- Aufgabe A
Gib den Absatz aus dem Text über das Väterzentrum, der mit „Selbstironie ist durchaus“ beginnt, in kürzerer Form wieder und behalte dabei seine wesentlichen Aussagen bei.
- Aufgabe B
Schreibe den Text über das Väterzentrum im Anschluss an seinen letzten Satz weiter.

Seit zehn Jahren kämpft das Väterzentrum dafür, dass Männer ihre Vaterrolle wahrnehmen. Das Jubiläum wird gefeiert – mit Müttern und Kindern.

Wer hat noch einen Tipp für die Kitaplatz-Suche? Kaffeeklatsch beim Papa-Café

Alle, wirklich alle Artikel, die in den letzten Jahren über das Väterzentrum in Prenzlauer Berg geschrieben wurden, bemerken die Carrera-Bahn an der Wand. Und den Boxsack in der Ecke, und die Fußbälle, die zu Dekozwecken aus der Wand schauen. „Natürlich spielen wir da mit Stereotypen“, sagt Eberhard Schäfer, der den Vätertreff in der Marienburger Straße vor inzwischen zehn Jahren mitgegründet hat – am Samstag wird das Jubiläum groß gefeiert (siehe Infokasten). „Aber ein bisschen Selbstironie“, sagt Schäfer mit Blick auf die Jungsdeko in seinem Ladenlokal, „darf man uns da ruhig auch unterstellen.“

Selbstironie ist durchaus eine nützliche Eigenschaft, wenn man einen Vätertreff ausgerechnet im durchgentrifizierten Prenzlauer Berg betreibt. Gerne wird Schäfer vorgeworfen, er bediene mit seinen Angeboten – Papa-Café, Kurse für werdende Väter – ein Klientel, das es eigentlich nicht mehr nötig habe, darauf aufmerksam gemacht zu werden, dass auch Männer wickeln können und Teilzeit nicht nur eine Option für Frauen ist.

- Datenauszug
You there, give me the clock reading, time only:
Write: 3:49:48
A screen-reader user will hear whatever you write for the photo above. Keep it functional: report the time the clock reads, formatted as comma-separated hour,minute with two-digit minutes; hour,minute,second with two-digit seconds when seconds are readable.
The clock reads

- Erwartete Lösung A
Wer im stark gentrifizierten Prenzlauer Berg einen Vätertreff betreibt, braucht Selbstironie. Schäfer muss sich oft den Vorwurf anhören, seine Angebote wie das Papa-Café oder Kurse für werdende Väter richteten sich an ein Publikum, dem man nicht mehr erklären müsse, dass auch Männer wickeln können und Teilzeit nicht nur für Frauen infrage kommt.

- Erwartete Lösung B
Schäfer sagt, er könne diesen Vorwurf nachvollziehen – ungerecht findet er ihn trotzdem. Denn auch hier, im Prenzlauer Berg, würden sie noch gebraucht mit ihrem politischen Anspruch, „eine aktive Vaterschaft zu fördern“.

Fragt man die Väter, die an diesem Donnerstagvormittag mit ihren Kleinkindern auf dem Teppich sitzen, Croissants und Schokowaffeln essen und sich über die Tücken von Kitaplatzbeantragung und Babyschwimmkursen („Meine Große hat die ganze Zeit bloß geschrien.“) unterhalten, sagen die meisten tatsächlich: Zwei Monate nehme ich Elternzeit, den Rest macht meine Partnerin. Damit entsprechen sie dem statistischen Durchschnitt: Mehr als die Hälfte der Berliner Elternzeit-Väter traut sich für maximal zwei Monate in Vollzeit an den heimischen Wickeltisch.

Papa-Party zum zehnten Geburtstag

Mit einer Papa-Party feiert das Väterzentrum am Samstag ab 14 Uhr auf dem Stadtplatz Marie und auf dem Schulhof der benachbarten Grundschule in der Marienburger Straße sein 10-jähriges Jubiläum.

Für die Kleinen gibt es eine Carrera-Bahn, einen Mitmachzirkus und ein Bonbonkatapult. Auch ein Zauberer kommt. Für die Großen diskutieren die lokalen Direktkandidaten für den Bundestag zu „zeitgemäßer Familienpolitik“: Canan Bayram (Grüne), Pascal Meiser (Linke), Cansel Kiziltepe (SPD), Timur Husein, (CDU) und Athanasia Rousiamani-Goldthau (FDP).

Das Papa-Café findet immer donnerstags ab 10 Uhr in der Marienburger Straße 28 statt. Für Väter in Elternzeit und ihre Kinder. (akl)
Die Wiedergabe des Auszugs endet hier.